FOR IMMEDIATE RELEASE July 6, 2017
Linda Formella (202-565-3204)
Washington, D.C. – Today the Export-Import Bank of the United States (EXIM) announced the release of its annual Report to the U.S. Congress on Global Export Credit Competition, covering the period from January 1 through December 31, 2016.
The report focuses on official export credit provided by global export credit agencies (ECAs) on medium and long (MLT) repayment terms of greater than two years. Currently, there are 96 ECAs around the world—up from 85 in 2014.
In 2016, EXIM approved only about $200 million in medium-term authorizations and no long-term authorizations. Throughout the entire year, EXIM operated without a quorum on the Bank's board of directors, which prevented the agency from authorizing financing transactions above $10 million, a level where ECA financing is often a critical factor in exporter competitiveness.
Key findings of EXIM's 2016 Competitiveness Report:
- Growing MLT Support from BRICS Countries: The BRICS countries (Brazil, Russia, India, China and South Africa) provided a combined total of more than $51 billion (in U.S. dollars) in MLT export credit in 2016. This activity represented 45 percent—nearly half—of the total official export credit provided worldwide. Most of this support was offered on terms outside of the rules on export credit of the Organisation for Economic Cooperation and Development (the OECD Arrangement), to which EXIM adheres.

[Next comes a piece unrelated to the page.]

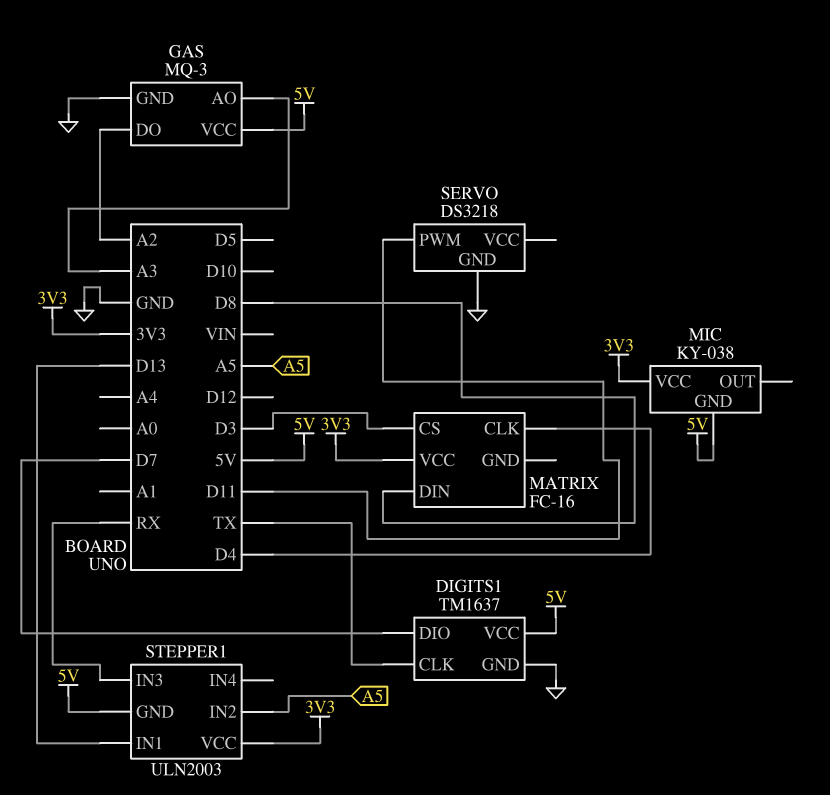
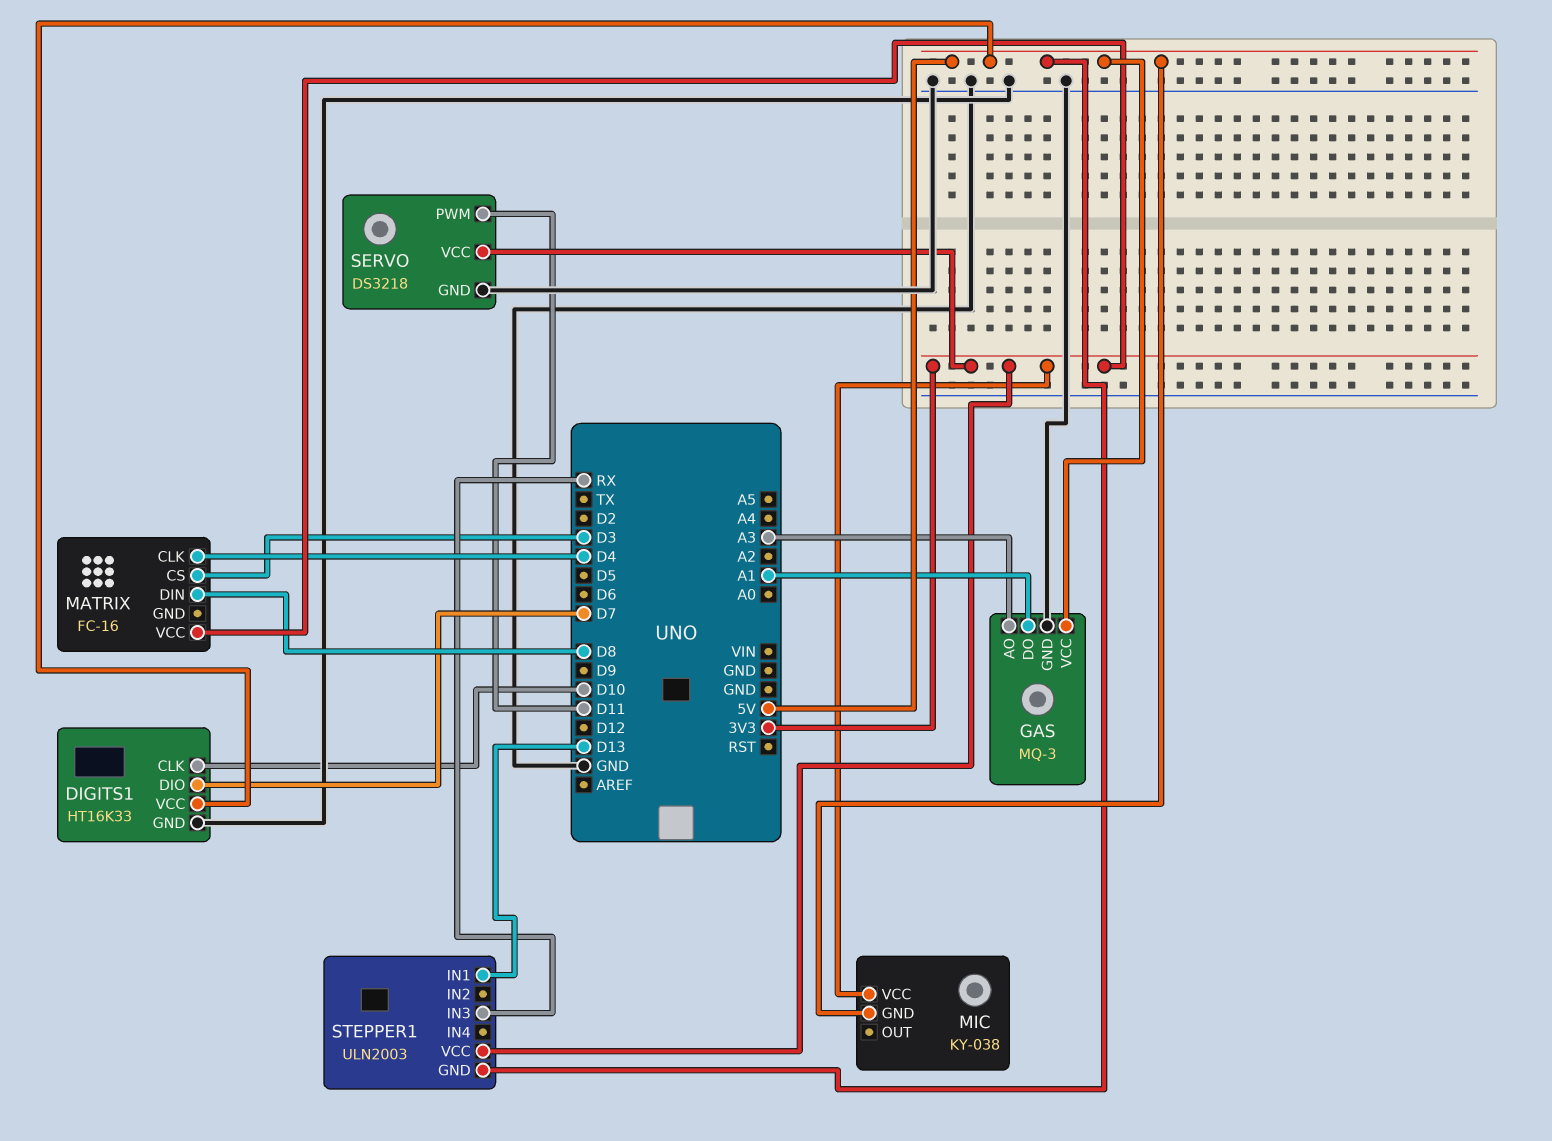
DIGITS1: TM1637 -> HT16K33
DIGITS1 pin CLK: TX -> D10
GAS pin DO: A2 -> A1
SERVO pin VCC: none -> 3V3
STEPPER1 pin IN2: A5 -> none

- China Remains World's Largest Provider of Official MLT Support: In 2016, China's $34 billion in MLT export credit and approximately $50 billion in investment support were the world's largest. In fact, China provided more trade-related investment support than the rest of the world combined.
- OECD Arrangement MLT Support Declines in Total, Varies Individually: Overall, OECD MLT activity was $66 billion, accounting for only 29 percent of official trade-related support provided in 2016. This drop continued the trend of declining export credits offered in alignment with the OECD Arrangement that began in 2013. Over the same period, there has been a surge in export and trade-related activity occurring outside of the purview of the OECD Arrangement that is being fueled by both the expansion of non-OECD ECA activity and the growth of programs that OECD member countries have introduced as part of their broader export promotion policies.
ABOUT EXIM BANK:
EXIM Bank is an independent federal agency that supports and maintains U.S. jobs by filling gaps in private export financing at no cost to American taxpayers. The Bank provides a variety of financing mechanisms, including working capital guarantees and export credit insurance, to promote the sale of U.S. goods and services abroad. Almost 90 percent of its transactions directly serve American small businesses.
In fiscal year 2016 (October 1, 2015, through September 30, 2016), EXIM approved $5 billion in total authorizations to support an estimated $8 billion of U.S. export sales. Since FY 2009, EXIM has supported more than 1.4 million American jobs in communities across the country and sent $3.8 billion of surplus to the U.S. Treasury for deficit reduction.